The thirteenth Cineast Festival will be a hybrid edition with all films available on a VOD platform. Photo is a still from the 2020 film "Eden"
Since the pandemic began six months ago, physical events in Luxembourg have become the exception rather than the norm. The organisers of central and eastern European film festival Cineast are hedging their bets with a hybrid event this year.
“Three months ago we didn’t even know if we were going to be able to do anything else than a small, online edition,” festival director Radek Lipka told Delano in early September.
The team did not want to push the festival back to 2021, as other event organisers had done, to avoid losing momentum and partners. But, they didn’t want to remain purely digital either. A big part of the festival’s identity is tied up in the opportunities it offers to meet industry experts, many of which people wouldn’t have a chance to get near in their native countries. They considered a drive-in cinema set up but dismissed it because of logistic complexities. Plus, the team wanted to help restore confidence and encourage viewers to return to cinemas, which suffered heavily under the lockdown and subsequent health measures.
As it turned out the government adapted regulations, making physical screenings possible again, but with a few snags.
“It’s different from room to room but altogether we’ll be at 20-25% of our normal capacity,” Lipka explained. In the Salle Robert Krieps, seating is reduced to a tenth of normal capacity because the seats are so close together. To compensate, the Cineast programme includes more film screenings, in addition to the chance to watch many of the films on demand from home, “to adapt to the category of people who are vulnerable or don’t feel safe enough to come back to cinemas.” The programme has also been spaced out more to allow time to ventilate and clean the screening rooms.
Advance purchase of tickets is strongly recommended this year because places are limited but also to limit contact between visitors when they arrive at the venue.
One positive from the pandemic is that it forced organisers to accelerate the digitisation of the festival’s infrastructure, be it for ticketing, screenings and Q&As. For the latter, Lipka said prior to the pandemic, directors and industry professionals were less inclined to accept to give an interview via the internet. Today it is very much the norm. And it is just as well, since a big question mark remains over the dozen guests travelling from abroad, some of them from countries that have applied movement restrictions to fight the pandemic. For instance, the team has invited three Romanian guests, but Luxembourg is currently on Romania’s red list for covid-19 cases so it remains to be seen if they will physically attend.

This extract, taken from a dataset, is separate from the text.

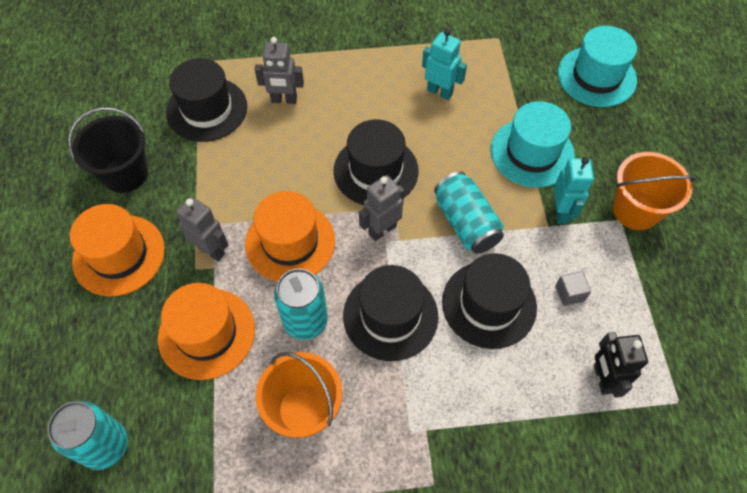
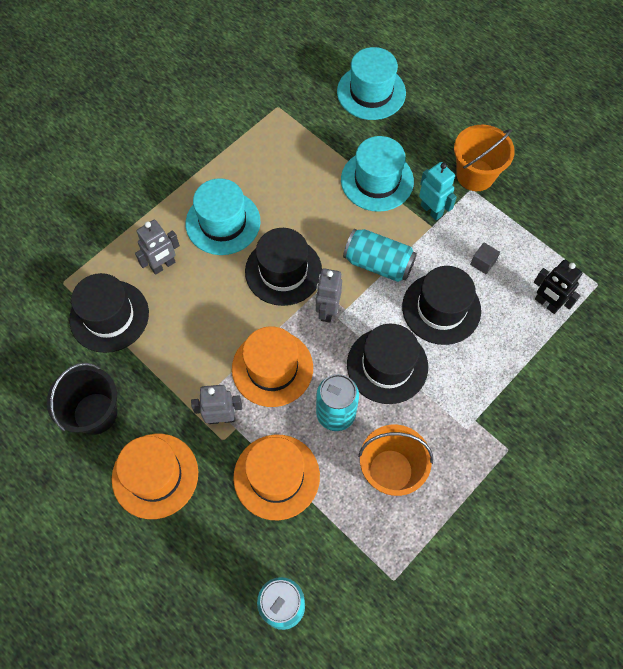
camera: 40 degrees left, 5 degrees up
(363, 99) = (223, 222): none -> turquoise hat
(440, 92) = (274, 178): turquoise robot -> none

Hungary, which is the focus of this thirteenth festival edition, has meanwhile applied a 14-day quarantine on people visiting or returning to the country from abroad.
Otherwise, the festival pushes on with an impressive line-up of 45 features and 20 shorts from 21 countries. For the first time, they will screen films from Belarus.
The festival’s overarching theme is “Planting the Future. Our planet and societies at a crossroads”, which is reflected in the films, debates and photo exhibition at Neimenster. There will also be four live music events: a concert with Hungarian ensemble Canarro, playing gypsy swing (Melusina 9 October), an Apéro Jazz with a live film soundtrack by the HeFi Quartet from Poland (Neimenster 25 October) and a closing concert at Melusina on 23 October.
Tickets to screenings cost €7, online viewing costs €5. Festival-goers can also buy a hybrid pass offering access to five online films and five physical screenings. The Cineast festival runs from 8-25 October. The full programme will be published shortly on cineast.lu
*Changes were made to this article in-line with the festival programme's evolution.